Article:
What are the normal interest rates that these buyers are paying on the loans on average?
That varies also by the market. My goal is to have the buyer’s total payment, counting, servicing and everything out the door to be cheaper than rent. In Texas, the rents are a lot higher. I have about sixteen notes in Dallas that we’ve created the sale and funded the deal. On those, the buyers are mostly contractors as well. I don’t advertise in Spanish but nearly everybody that buys notes from us are Hispanic contractors. I don’t think anybody would argue that they have the strongest family unit. They take care of their elderly people. We have multiple generations living under one roof. They save their money. I don’t target one class of people but that’s who my buyers are. For them it’s easy. You say, “How would you like to live for less money every month, own for cheaper than rent and then you have equity?” For the investors, you’re asking what their favorite investment is and asking them about that. For the sellers, it’s an education process. Those three questions, “Do you want a fast sale? Do you want an easy negotiation? Do you want more money?” Pretty much you’re going to attract everybody with those three questions.

Supplied records:
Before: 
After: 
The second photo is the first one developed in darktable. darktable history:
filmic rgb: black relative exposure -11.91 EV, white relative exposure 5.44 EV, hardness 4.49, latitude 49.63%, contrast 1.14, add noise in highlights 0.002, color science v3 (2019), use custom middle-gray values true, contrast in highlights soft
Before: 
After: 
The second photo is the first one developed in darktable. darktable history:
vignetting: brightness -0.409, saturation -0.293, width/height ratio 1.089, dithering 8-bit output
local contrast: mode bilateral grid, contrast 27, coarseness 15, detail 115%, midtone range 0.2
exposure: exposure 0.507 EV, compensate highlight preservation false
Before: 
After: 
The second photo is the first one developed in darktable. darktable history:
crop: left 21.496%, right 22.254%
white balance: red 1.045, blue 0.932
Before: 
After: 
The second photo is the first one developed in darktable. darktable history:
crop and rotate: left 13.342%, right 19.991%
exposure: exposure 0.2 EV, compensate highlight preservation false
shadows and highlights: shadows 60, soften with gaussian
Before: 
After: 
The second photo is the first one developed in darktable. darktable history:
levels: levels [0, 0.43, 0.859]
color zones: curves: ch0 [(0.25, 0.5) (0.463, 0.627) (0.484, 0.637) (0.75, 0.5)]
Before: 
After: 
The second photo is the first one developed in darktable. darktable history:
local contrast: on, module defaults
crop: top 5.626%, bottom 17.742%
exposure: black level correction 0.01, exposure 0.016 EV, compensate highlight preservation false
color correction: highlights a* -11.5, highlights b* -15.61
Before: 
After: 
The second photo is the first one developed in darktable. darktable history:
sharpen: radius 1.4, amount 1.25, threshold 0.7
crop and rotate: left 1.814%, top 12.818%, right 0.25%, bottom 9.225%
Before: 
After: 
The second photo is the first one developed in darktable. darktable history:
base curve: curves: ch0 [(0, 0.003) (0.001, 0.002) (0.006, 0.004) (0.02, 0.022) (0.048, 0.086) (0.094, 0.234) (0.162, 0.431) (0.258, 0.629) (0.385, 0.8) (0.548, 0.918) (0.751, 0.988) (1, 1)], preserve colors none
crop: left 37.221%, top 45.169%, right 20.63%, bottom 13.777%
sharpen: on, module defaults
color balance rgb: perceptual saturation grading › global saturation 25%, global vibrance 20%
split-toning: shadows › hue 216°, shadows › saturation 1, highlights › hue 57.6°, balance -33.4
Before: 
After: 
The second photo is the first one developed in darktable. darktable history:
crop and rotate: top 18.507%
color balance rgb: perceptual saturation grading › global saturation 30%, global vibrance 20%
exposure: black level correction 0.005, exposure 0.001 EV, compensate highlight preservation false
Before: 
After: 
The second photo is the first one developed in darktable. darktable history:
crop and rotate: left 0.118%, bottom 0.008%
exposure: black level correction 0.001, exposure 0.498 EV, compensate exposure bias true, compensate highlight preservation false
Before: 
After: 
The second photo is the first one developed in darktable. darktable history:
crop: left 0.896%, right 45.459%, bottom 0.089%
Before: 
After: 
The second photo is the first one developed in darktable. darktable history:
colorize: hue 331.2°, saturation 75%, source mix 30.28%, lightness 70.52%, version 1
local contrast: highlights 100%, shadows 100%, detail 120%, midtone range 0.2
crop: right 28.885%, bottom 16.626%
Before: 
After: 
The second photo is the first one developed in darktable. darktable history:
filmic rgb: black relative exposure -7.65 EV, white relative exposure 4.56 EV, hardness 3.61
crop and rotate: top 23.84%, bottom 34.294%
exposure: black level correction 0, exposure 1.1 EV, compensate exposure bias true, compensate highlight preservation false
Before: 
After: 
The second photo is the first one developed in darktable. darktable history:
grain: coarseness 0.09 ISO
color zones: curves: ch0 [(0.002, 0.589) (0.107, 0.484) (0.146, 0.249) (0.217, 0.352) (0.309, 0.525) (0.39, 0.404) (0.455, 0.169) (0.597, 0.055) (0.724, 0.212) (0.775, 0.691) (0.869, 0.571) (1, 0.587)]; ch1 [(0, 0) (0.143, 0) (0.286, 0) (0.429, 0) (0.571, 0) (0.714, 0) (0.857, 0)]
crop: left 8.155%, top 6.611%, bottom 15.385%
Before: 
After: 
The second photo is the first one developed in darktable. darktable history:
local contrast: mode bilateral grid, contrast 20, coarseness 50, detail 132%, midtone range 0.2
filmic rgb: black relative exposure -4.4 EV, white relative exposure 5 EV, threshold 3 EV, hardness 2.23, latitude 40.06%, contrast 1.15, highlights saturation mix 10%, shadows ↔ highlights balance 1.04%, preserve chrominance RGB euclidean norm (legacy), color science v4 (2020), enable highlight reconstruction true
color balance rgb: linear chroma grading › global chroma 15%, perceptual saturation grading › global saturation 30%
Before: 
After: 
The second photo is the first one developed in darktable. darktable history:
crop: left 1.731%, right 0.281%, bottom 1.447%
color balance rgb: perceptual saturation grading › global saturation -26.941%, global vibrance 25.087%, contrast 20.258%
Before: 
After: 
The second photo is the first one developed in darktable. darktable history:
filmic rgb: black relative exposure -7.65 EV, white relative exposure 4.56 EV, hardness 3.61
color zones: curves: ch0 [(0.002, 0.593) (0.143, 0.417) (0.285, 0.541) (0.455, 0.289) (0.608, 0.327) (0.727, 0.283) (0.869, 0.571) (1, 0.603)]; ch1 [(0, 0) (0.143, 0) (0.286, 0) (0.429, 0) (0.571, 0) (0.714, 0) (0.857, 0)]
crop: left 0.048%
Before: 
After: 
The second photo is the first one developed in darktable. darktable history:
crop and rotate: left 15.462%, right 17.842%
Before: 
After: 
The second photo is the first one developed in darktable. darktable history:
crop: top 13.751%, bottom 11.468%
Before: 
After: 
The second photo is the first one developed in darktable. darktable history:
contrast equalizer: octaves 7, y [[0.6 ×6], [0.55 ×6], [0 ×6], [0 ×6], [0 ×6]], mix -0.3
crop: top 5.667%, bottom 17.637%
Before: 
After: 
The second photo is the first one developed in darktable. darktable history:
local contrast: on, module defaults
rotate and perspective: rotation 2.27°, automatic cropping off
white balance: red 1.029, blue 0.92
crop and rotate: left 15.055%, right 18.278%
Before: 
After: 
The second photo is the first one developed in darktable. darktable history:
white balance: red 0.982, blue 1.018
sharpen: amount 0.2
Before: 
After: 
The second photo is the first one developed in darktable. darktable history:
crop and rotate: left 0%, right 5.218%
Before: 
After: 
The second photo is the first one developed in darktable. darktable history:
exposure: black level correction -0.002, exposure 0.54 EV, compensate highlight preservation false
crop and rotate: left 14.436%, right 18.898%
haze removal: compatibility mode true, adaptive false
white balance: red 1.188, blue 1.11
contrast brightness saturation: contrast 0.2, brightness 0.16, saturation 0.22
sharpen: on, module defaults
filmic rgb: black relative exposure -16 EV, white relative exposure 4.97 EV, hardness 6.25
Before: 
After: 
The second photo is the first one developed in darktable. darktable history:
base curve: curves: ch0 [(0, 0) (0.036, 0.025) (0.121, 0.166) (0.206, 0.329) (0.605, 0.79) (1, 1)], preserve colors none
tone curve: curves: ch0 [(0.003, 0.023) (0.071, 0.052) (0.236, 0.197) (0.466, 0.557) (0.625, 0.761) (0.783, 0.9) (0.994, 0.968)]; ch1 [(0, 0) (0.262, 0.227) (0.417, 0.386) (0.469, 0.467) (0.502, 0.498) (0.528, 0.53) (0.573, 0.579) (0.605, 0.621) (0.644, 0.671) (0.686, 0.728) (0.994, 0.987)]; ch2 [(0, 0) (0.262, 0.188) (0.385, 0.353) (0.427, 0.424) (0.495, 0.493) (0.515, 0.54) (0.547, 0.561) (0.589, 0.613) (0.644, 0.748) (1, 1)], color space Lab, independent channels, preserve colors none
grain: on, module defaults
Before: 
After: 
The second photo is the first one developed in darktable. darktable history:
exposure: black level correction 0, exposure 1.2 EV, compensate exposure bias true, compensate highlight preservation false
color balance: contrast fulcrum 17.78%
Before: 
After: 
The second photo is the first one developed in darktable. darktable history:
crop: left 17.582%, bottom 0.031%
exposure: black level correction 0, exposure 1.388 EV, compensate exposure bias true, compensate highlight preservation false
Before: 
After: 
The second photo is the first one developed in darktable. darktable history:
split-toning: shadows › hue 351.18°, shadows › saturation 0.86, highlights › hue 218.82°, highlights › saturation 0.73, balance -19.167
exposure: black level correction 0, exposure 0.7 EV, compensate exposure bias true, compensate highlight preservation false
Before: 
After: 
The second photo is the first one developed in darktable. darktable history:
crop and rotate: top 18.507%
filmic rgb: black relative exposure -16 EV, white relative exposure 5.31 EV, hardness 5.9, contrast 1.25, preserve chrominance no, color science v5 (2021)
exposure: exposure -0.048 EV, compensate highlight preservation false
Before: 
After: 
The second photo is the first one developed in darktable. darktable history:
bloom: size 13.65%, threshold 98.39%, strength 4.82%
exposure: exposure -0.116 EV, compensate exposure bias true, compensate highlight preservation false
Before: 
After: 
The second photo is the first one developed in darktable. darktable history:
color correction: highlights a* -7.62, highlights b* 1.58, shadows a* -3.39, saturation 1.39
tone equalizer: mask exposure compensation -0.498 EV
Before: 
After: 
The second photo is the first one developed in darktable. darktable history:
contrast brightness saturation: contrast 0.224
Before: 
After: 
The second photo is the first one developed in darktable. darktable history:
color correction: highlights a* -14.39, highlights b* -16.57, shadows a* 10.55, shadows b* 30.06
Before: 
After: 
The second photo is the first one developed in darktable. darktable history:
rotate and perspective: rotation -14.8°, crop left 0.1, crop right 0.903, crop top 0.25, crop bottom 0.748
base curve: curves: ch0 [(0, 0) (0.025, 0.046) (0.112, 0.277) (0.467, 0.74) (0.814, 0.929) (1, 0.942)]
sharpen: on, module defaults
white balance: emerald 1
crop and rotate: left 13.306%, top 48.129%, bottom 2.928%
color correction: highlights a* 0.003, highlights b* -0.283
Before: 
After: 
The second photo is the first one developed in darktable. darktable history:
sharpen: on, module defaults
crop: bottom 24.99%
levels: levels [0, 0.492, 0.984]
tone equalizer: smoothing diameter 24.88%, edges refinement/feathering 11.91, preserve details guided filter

Task: Could you write the next part of the owner-financing interview, picking up right after its final sentence? The items have no connection to the owner-financing interview.

Written answer:
I will agree on a variety of things. I used to be a banker for JPMorgan Chase. It has the biggest branch here in Austin, Texas which is downtown, which is 85% Hispanic. They’ll have three generations living in one roof. They are paying their mortgage payment or the rent payments along with truck payments. They don’t trust the banks and they save their money, albeit sometimes in a mattress and we joke about that. I’ve got one guy who walked in with a mattress and was pulling cash out to make deposits at one time. If you can offer somebody up a house ownership for less than what they’re paying in rent, you’ve got a seller who’s getting their house. You’re getting more than what they listed. You’ve got an investor who’s making a better ROI than 0.2%. Is that how Note Carry was established?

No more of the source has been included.